読解用本文:
'''
小口偉一氏といえば、当時は東京大学の宗教学の助教授であり、「日本宗教の社会的性格」(1953年、東大出版会)、「宗教社会学」(1955年、東大出版会)また「教祖」(1956年、青木書店)の共著がある、当時の宗教学の権威である。
 また、東大法華経研究会編「日蓮正宗創価学会」(1962/5/3、山喜房仏書林)では、巻末に「『日蓮正宗創価学会』について」と題して、氏が要請された寄稿が載っている。
 おそらく、小口偉一氏の著作を読んだ東大生の創価学会員たちが、折伏のつもりで氏に発刊前の原稿を見せ、要請したのであろう。
その当時は、彼らが師と仰ぐ池田大作が創価学会会長になって2年が経ち、その後、創価学会の幹部になった卒業生、即ち池田大作の弟子達も少なからずいる。
 氏は、要請があるまで、東大法華経研究会が、東京大学に在学する創価学会の学生で構成されていることを知らなかったとし、同じ大学に勤務しているということを機縁に、創価学会の若い人々への注文したい点もあげておくのも良いとして、感想を述べている。
 そこには、宗教学は、第一に「宗教現象を客観的に観察することから出発する」「宗教の正邪・善悪あるいは優劣というようなことには触れない」「あらゆる宗教を没価値的(価値判断を加えないという意味)に取り扱う」ことをあげて、自身の立場を学問的に明確にし、第二に「宗教の本質を説く学問ではなく、宗教の現象を究明する学問」、第三に「特定の宗教のための学問ではない」「宗教学は神学的・護教的なものをも研究の資料として尊重している」「宗教のための学問ではない」として、宗教学とは、そして宗教学の立場を明確にしたうえで、東大法華経研究会編「日蓮正宗創価学会」を、「資料としての価値を持つ」「とくに現会長(筆者注、池田大作)時代になってからの刮目すべき発展を知るためには、この書物は重要な役割を果すであろう」、「どこにでも進出する創価学会員の熱意とエネルギーをあらためて検討しなければならない…中略…また教義的に一種の一神教的性格をもつこと…中略…宗教的義務とともに社会性の強調されていることも、この学会の発展過程を見る上には重要である。読者は、この書物を通して、これらの問題を理解しうるにちがいない」と明言している。
'''
データ収録内容:
'''
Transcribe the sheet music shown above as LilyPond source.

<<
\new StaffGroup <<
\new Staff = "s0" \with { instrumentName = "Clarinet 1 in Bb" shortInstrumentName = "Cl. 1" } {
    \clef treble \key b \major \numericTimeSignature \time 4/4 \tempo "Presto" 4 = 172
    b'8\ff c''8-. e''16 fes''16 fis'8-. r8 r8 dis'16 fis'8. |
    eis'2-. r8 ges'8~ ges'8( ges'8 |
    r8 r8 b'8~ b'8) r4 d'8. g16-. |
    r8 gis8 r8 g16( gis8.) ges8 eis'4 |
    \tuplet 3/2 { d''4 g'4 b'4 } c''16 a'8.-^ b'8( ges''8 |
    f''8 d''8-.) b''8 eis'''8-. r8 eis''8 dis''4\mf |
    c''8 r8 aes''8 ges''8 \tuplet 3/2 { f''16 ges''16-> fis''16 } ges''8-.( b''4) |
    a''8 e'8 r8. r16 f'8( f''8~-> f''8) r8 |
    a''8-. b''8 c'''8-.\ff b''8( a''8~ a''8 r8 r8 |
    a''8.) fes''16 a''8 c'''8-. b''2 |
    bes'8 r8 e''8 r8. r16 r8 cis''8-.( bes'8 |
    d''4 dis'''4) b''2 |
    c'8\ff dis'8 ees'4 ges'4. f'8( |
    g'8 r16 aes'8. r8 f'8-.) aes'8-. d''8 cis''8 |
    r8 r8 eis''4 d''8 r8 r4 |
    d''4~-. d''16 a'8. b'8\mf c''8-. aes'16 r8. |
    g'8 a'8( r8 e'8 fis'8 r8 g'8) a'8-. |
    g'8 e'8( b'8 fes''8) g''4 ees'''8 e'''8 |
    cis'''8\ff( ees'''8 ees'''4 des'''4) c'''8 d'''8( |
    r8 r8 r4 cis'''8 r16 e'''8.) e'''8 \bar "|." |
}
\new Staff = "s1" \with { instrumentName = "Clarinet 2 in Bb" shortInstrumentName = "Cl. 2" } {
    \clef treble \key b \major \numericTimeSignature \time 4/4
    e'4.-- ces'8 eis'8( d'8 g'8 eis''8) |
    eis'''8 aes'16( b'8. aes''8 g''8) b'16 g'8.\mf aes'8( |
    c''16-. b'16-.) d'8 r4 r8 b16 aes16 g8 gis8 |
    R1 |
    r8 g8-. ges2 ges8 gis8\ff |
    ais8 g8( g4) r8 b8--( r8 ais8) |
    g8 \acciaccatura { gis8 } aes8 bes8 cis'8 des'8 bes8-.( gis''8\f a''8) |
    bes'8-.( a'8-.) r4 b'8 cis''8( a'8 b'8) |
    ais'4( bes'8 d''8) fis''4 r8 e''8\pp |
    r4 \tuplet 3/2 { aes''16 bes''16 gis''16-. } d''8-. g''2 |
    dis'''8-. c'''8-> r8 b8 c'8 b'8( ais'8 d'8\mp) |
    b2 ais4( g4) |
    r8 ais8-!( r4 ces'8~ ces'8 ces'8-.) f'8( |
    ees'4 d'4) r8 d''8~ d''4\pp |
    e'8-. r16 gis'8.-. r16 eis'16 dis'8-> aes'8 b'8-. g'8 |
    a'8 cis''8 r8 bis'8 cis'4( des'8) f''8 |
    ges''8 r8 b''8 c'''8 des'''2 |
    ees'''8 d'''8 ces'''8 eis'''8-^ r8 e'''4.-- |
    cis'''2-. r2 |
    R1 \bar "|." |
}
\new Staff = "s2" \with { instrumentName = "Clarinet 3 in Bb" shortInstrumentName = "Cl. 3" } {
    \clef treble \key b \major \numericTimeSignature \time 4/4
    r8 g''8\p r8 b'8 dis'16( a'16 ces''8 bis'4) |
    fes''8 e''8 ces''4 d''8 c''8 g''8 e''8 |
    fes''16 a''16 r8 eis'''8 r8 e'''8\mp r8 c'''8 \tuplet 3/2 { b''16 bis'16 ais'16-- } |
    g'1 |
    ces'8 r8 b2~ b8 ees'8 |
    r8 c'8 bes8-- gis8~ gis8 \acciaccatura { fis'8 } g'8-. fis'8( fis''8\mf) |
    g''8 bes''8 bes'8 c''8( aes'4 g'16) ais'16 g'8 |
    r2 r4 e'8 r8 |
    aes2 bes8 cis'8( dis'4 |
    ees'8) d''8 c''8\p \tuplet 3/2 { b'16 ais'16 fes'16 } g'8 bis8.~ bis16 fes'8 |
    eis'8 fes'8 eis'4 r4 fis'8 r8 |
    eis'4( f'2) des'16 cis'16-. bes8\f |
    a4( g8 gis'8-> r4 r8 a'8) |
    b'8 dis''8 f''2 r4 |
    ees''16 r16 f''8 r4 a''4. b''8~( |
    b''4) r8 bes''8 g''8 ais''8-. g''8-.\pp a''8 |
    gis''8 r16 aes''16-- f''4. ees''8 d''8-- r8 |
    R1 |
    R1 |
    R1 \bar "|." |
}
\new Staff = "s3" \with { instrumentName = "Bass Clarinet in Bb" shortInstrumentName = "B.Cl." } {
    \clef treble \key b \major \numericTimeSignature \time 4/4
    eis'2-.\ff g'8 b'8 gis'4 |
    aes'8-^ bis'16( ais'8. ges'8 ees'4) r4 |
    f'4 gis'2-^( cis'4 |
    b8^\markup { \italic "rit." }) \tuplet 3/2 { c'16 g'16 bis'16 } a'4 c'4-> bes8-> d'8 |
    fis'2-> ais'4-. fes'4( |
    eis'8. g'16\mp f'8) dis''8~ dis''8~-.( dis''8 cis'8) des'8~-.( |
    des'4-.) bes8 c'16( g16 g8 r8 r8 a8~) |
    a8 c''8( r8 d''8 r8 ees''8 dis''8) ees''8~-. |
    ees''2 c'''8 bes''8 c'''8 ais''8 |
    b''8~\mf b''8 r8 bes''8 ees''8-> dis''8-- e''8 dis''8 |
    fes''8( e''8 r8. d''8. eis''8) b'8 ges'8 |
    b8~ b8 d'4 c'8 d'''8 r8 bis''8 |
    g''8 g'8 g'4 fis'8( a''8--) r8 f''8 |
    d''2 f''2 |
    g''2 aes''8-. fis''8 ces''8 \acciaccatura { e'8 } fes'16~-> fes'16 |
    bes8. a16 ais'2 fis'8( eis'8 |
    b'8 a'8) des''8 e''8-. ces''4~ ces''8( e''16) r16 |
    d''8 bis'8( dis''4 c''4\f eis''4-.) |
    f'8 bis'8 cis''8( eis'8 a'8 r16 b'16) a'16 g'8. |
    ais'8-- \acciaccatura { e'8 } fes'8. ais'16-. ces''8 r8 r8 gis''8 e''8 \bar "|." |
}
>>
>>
'''
練習問題:
A. 小口偉一氏についての本文から、「その当時は、彼らが師と仰ぐ池」を含む箇所を書き始めとし、「ちがいない」と明言している。」の後で終えて、一字も変えずに書き出してください。
B. 小口偉一氏についての本文の最後の文に続けて、その先を書き進めてください。
記録は本文とは別の出典から採られたものです。

解答例:
A.
その当時は、彼らが師と仰ぐ池田大作が創価学会会長になって2年が経ち、その後、創価学会の幹部になった卒業生、即ち池田大作の弟子達も少なからずいる。
 氏は、要請があるまで、東大法華経研究会が、東京大学に在学する創価学会の学生で構成されていることを知らなかったとし、同じ大学に勤務しているということを機縁に、創価学会の若い人々への注文したい点もあげておくのも良いとして、感想を述べている。
 そこには、宗教学は、第一に「宗教現象を客観的に観察することから出発する」「宗教の正邪・善悪あるいは優劣というようなことには触れない」「あらゆる宗教を没価値的(価値判断を加えないという意味)に取り扱う」ことをあげて、自身の立場を学問的に明確にし、第二に「宗教の本質を説く学問ではなく、宗教の現象を究明する学問」、第三に「特定の宗教のための学問ではない」「宗教学は神学的・護教的なものをも研究の資料として尊重している」「宗教のための学問ではない」として、宗教学とは、そして宗教学の立場を明確にしたうえで、東大法華経研究会編「日蓮正宗創価学会」を、「資料としての価値を持つ」「とくに現会長(筆者注、池田大作)時代になってからの刮目すべき発展を知るためには、この書物は重要な役割を果すであろう」、「どこにでも進出する創価学会員の熱意とエネルギーをあらためて検討しなければならない…中略…また教義的に一種の一神教的性格をもつこと…中略…宗教的義務とともに社会性の強調されていることも、この学会の発展過程を見る上には重要である。読者は、この書物を通して、これらの問題を理解しうるにちがいない」と明言している。

B.
 日本の最高学府である東大の宗教学の権威である小口偉一氏は、当時の戸田城聖を、一体どのように見ていたのであろうか。

「宗教と信仰の心理学」には、創価学会本部を訪問してインタビューして、テープに収録された生発言の体験談と、その解説が見られる。
 教祖として戸田城聖が取り上げられている。

最初に、創価学会の紹介と、創価学会本部の訪問時の印象が、以下のように述べられている。

 「昭和六年に牧口氏が『価値論』を記述して第一回の創価教育学会がひらかれた。
小学校員を中心とした約六〇人の集りであった。昭和十八年には約三、〇〇〇人の総会まで発展したが、この年の冬、神棚をはずさせた不敬罪により幹部が検挙され、事実上学会は解散した。初代会長は獄中で亡くなったが、敗戦後は会長がなく、二六年に現会長戸田城聖が二代目をついだ。当時は会員三、〇〇〇名になっていたが、敗戦前教員を中心としたものが、教員はほとんどなくなり、病気や経済的な行きづまりから入信する中流以下の人々が大部分を占めるようになっている。現在の信者は約三〇万世帯といわれており、今なお増加を続けている。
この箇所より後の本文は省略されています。